Saved data entries
* * * *

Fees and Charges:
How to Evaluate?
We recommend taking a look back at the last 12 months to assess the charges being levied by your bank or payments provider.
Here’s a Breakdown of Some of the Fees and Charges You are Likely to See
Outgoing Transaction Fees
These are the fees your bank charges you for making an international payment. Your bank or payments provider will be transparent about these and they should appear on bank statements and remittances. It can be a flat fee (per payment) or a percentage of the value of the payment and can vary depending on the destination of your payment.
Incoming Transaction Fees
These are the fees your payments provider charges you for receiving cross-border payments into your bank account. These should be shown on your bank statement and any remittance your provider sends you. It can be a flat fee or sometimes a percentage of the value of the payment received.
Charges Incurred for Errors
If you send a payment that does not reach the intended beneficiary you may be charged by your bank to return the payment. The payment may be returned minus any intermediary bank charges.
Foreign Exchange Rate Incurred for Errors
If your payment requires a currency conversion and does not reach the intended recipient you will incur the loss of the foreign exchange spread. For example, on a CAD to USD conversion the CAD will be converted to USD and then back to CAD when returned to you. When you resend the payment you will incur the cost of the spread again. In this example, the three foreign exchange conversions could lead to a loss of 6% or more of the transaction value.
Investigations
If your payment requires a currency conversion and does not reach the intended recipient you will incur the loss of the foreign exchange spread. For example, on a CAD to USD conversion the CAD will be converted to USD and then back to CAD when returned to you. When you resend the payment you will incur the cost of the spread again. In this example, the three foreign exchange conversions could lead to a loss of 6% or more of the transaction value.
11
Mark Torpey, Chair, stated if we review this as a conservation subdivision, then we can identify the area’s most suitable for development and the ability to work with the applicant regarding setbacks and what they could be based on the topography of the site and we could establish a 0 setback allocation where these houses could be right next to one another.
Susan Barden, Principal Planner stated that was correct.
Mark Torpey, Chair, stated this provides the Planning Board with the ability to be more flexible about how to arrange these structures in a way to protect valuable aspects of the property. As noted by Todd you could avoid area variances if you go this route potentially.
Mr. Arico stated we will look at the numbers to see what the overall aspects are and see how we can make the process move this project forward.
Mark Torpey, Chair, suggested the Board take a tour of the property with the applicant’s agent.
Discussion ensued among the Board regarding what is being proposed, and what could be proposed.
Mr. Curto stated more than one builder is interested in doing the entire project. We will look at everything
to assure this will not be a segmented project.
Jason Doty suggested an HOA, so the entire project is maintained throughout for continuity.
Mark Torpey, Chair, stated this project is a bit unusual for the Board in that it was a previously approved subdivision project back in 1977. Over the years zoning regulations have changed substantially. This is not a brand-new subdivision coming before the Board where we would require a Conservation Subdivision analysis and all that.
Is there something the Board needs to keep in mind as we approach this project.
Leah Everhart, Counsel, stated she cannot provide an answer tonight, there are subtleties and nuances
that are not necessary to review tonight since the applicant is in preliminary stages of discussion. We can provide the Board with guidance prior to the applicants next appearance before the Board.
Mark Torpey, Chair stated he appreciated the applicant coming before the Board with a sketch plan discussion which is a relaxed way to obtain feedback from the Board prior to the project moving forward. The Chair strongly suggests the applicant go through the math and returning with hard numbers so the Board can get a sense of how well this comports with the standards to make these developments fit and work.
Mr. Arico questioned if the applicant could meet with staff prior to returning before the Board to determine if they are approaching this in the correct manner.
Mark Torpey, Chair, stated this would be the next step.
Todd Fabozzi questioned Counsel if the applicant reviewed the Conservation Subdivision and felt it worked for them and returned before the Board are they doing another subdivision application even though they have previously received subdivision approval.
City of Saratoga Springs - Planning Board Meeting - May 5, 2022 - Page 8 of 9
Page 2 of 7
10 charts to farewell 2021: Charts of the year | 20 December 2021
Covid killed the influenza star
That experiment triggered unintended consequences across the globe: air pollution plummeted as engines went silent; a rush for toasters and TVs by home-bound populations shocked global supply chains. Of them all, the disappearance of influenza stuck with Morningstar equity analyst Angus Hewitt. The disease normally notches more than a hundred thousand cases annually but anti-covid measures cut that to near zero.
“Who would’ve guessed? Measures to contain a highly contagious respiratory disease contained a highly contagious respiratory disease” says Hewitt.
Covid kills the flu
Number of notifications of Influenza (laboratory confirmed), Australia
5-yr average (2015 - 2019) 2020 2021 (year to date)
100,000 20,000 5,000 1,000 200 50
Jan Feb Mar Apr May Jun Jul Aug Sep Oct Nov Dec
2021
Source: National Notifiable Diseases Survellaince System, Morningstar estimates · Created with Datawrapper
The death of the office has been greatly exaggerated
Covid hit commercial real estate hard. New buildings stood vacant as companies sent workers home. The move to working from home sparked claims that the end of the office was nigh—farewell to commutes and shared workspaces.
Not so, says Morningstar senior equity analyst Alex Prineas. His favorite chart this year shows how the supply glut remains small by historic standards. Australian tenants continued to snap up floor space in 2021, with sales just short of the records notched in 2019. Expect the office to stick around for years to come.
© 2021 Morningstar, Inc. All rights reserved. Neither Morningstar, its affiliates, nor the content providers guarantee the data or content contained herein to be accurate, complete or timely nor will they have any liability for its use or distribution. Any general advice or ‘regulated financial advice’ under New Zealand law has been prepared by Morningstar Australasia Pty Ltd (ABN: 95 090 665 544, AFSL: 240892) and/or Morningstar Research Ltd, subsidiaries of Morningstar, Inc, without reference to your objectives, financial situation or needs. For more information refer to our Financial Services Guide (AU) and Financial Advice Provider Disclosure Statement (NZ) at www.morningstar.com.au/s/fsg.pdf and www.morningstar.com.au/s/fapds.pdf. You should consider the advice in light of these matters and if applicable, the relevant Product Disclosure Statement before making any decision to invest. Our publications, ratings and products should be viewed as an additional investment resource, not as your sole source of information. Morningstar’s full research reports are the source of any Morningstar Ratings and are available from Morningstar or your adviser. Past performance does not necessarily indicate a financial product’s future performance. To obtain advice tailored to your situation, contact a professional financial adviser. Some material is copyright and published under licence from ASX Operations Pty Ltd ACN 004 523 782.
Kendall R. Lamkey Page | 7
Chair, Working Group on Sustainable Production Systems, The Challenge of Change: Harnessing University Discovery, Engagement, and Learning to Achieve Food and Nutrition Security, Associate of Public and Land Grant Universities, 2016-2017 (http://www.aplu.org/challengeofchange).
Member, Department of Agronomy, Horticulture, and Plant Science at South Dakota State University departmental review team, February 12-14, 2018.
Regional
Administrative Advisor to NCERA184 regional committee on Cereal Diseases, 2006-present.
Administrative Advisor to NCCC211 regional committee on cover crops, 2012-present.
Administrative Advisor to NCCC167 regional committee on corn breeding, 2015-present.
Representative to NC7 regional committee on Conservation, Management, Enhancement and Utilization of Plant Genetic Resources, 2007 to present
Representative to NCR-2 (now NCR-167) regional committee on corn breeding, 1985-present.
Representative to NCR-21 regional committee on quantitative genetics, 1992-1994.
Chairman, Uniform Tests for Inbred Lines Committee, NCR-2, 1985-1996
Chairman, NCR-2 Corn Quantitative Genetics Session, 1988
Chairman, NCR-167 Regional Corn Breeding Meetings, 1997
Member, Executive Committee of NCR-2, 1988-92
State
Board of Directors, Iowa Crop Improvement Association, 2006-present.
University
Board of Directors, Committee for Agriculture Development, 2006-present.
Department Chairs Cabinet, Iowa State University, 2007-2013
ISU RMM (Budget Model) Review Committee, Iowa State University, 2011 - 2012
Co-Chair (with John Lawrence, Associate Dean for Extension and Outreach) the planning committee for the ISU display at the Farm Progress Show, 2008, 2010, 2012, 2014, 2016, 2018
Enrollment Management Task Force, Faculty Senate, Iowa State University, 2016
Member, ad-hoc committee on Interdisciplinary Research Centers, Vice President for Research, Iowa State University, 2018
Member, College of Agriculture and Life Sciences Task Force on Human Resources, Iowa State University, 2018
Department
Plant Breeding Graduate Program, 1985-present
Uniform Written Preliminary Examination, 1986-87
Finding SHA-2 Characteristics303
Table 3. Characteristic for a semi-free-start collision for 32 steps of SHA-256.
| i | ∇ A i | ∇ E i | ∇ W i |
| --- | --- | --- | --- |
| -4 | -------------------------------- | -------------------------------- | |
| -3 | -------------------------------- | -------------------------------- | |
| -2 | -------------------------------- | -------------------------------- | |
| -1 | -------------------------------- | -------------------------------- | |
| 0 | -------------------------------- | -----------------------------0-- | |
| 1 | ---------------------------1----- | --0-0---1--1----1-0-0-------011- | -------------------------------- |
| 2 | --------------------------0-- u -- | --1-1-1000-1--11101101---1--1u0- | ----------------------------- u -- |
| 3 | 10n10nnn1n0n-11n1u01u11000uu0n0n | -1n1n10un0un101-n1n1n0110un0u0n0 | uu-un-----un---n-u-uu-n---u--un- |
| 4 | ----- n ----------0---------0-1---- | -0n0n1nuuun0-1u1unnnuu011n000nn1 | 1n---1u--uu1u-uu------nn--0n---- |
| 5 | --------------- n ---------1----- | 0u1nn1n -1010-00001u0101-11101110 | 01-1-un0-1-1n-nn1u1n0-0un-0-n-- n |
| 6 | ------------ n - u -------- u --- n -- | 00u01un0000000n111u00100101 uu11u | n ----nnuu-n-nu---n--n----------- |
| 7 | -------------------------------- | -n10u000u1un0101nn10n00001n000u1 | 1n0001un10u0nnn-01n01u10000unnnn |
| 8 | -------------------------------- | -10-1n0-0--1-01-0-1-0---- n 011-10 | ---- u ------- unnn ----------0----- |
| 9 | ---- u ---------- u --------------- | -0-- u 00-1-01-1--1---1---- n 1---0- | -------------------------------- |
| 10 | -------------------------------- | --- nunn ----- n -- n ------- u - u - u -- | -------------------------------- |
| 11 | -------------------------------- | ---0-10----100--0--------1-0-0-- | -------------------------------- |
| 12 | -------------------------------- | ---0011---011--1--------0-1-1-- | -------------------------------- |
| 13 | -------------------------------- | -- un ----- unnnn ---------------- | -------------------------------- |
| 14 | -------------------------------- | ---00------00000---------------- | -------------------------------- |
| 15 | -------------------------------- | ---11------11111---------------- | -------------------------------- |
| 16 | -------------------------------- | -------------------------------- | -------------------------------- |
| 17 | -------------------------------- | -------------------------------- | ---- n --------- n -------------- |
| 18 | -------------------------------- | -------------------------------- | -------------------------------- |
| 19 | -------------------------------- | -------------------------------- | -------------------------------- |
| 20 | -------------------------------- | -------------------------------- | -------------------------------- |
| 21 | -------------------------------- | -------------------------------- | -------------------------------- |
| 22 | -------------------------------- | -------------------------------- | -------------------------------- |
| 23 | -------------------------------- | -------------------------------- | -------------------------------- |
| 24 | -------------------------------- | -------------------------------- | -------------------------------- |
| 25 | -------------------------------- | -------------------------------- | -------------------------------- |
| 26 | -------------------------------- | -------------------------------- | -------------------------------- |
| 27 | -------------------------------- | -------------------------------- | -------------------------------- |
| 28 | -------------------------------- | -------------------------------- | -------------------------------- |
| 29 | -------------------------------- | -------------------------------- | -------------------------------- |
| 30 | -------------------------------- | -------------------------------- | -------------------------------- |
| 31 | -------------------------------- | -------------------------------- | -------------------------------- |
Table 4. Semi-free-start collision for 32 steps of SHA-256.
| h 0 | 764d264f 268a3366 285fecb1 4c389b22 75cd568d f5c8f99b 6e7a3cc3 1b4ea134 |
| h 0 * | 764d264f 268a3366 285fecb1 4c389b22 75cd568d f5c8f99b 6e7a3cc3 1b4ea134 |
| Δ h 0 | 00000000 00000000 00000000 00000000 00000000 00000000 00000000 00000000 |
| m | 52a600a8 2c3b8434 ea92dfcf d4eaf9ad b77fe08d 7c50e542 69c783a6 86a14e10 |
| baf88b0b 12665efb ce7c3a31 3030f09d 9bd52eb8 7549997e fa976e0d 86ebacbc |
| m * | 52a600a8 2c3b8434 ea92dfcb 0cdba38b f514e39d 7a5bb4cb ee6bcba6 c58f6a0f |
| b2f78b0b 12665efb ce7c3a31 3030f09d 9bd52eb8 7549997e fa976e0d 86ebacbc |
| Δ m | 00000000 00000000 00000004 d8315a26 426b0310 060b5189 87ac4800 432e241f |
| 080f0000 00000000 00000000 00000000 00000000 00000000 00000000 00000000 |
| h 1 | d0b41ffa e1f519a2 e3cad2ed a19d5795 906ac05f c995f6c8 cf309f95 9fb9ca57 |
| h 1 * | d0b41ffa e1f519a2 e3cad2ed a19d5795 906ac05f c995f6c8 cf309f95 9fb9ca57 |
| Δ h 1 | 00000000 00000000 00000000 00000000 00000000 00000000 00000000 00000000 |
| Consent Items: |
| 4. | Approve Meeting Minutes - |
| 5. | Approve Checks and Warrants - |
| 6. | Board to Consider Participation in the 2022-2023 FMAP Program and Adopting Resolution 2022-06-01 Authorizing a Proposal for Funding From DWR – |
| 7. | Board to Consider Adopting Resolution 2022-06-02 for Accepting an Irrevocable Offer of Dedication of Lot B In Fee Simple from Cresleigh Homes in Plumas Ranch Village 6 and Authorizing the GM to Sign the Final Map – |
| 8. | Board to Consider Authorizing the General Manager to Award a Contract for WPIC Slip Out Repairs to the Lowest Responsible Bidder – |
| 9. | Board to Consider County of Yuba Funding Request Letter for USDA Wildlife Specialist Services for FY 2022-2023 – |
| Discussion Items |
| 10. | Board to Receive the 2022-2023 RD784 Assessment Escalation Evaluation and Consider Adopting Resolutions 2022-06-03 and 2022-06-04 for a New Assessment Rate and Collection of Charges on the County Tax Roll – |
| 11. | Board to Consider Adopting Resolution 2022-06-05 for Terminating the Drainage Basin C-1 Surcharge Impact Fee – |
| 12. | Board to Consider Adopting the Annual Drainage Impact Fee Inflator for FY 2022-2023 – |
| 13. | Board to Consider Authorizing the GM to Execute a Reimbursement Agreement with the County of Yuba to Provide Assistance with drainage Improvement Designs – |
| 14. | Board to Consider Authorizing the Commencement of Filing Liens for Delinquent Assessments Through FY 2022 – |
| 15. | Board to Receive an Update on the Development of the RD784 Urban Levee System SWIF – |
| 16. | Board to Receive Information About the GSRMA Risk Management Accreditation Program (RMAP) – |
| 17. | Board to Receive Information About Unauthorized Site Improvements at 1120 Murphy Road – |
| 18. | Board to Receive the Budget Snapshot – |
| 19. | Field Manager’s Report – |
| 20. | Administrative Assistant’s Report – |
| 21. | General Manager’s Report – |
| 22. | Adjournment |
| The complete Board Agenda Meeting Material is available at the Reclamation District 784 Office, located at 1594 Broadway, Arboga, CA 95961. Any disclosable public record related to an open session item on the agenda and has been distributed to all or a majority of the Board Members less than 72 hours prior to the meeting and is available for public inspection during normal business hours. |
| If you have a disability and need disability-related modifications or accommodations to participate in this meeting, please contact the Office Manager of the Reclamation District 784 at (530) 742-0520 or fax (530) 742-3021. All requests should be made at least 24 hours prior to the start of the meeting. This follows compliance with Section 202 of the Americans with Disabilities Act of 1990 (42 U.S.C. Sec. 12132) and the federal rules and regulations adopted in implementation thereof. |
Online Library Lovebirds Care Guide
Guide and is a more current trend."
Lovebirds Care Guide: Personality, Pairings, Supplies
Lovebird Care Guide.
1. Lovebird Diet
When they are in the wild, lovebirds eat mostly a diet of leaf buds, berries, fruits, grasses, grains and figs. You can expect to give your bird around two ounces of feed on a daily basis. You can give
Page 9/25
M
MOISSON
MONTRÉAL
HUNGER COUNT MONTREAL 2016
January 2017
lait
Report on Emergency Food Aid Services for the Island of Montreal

* * * *

Task statement: Return every line from the entries that holds the string "tonight".

Task response:
Leah Everhart, Counsel, stated she cannot provide an answer tonight, there are subtleties and nuances
that are not necessary to review tonight since the applicant is in preliminary stages of discussion. We can provide the Board with guidance prior to the applicants next appearance before the Board.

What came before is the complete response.